* Exercise instructions
In the passage on supersymmetry breaking below, list every kind of bulk field whose nth KK mode mass is given.

(Beginning of Document segment)

Supersymmetry breaking is performed using the Scherk-Schwarz (SS)~\cite{SS}
boundary conditions based on the subgroup $U(1)_R$ which survives after the
orbifold $S^1/\mathbb{Z}_2$ action. Using the $R$-symmetry $U(1)_R$ with
parameter $\omega$ to impose different boundary conditions for bosons and
fermions inside the 5D $N=1$ multiplets, one obtains for the $n$th KK mode of
gauge bosons and chiral fermions living in the bulk the compactification mass
$n/R$, while for the $n$th KK mode of gauginos and supersymmetric partners of
chiral fermions living in the bulk, the mass $(n+\omega)/R$. Of course, the
chiral multiplets localized on the brane do not acquire any tree-level 
supersymmetry breaking mass.

(End of Document segment)
(Beginning of Supplied material)

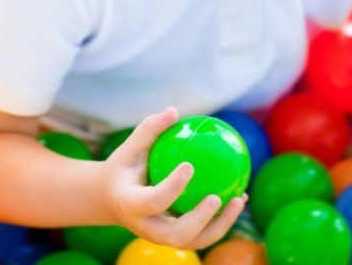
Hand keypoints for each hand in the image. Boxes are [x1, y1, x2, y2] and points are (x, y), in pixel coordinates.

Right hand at [100, 107, 247, 249]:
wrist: (111, 200)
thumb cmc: (124, 167)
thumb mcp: (129, 148)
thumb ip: (150, 130)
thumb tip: (174, 111)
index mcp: (131, 204)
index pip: (153, 201)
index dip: (172, 188)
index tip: (189, 165)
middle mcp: (147, 227)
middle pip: (176, 235)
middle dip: (200, 219)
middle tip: (216, 197)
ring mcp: (162, 237)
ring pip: (195, 241)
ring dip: (221, 224)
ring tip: (239, 199)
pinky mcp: (175, 239)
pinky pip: (202, 235)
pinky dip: (223, 220)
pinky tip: (239, 199)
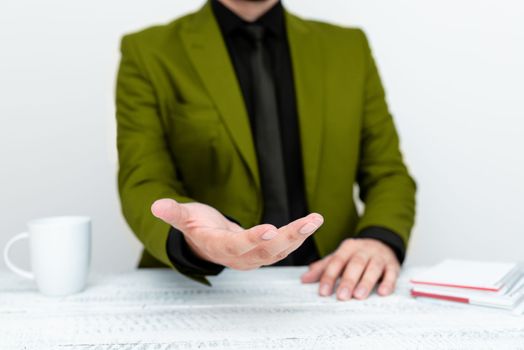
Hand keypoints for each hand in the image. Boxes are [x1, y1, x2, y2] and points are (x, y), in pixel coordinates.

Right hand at [151, 199, 323, 269]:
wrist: (205, 243)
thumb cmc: (196, 227)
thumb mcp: (184, 217)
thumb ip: (173, 212)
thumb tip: (156, 205)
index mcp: (219, 247)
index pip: (237, 246)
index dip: (253, 240)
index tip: (271, 230)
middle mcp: (239, 256)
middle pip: (266, 251)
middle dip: (289, 238)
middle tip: (308, 223)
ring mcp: (253, 257)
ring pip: (279, 251)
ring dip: (299, 236)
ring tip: (316, 220)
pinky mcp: (263, 253)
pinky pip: (283, 248)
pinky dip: (298, 236)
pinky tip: (312, 223)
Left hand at [301, 238, 399, 299]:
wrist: (381, 243)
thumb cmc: (355, 255)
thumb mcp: (339, 258)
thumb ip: (322, 268)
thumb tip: (304, 279)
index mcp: (348, 248)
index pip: (337, 261)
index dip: (329, 276)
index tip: (323, 292)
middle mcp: (363, 250)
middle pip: (355, 264)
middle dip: (348, 280)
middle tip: (342, 296)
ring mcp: (379, 257)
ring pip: (373, 268)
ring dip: (366, 282)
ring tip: (359, 296)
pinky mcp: (393, 264)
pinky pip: (391, 273)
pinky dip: (388, 282)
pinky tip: (382, 292)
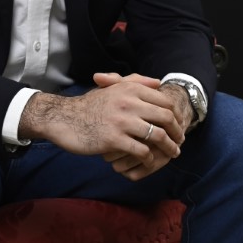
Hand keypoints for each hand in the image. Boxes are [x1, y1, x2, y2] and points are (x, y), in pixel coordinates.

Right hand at [19, 71, 185, 180]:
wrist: (63, 119)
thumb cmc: (89, 106)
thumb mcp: (112, 88)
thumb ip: (135, 82)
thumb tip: (158, 82)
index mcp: (130, 89)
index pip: (165, 102)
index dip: (176, 116)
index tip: (179, 127)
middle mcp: (128, 102)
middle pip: (166, 118)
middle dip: (177, 132)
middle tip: (179, 142)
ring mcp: (121, 121)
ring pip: (158, 136)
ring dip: (168, 148)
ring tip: (172, 154)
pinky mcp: (114, 140)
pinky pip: (142, 151)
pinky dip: (149, 159)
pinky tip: (149, 161)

(End of Supplied material)

* Result of this exercise
- gauge bosons
- chiral fermions
- gauginos
- supersymmetric partners of chiral fermions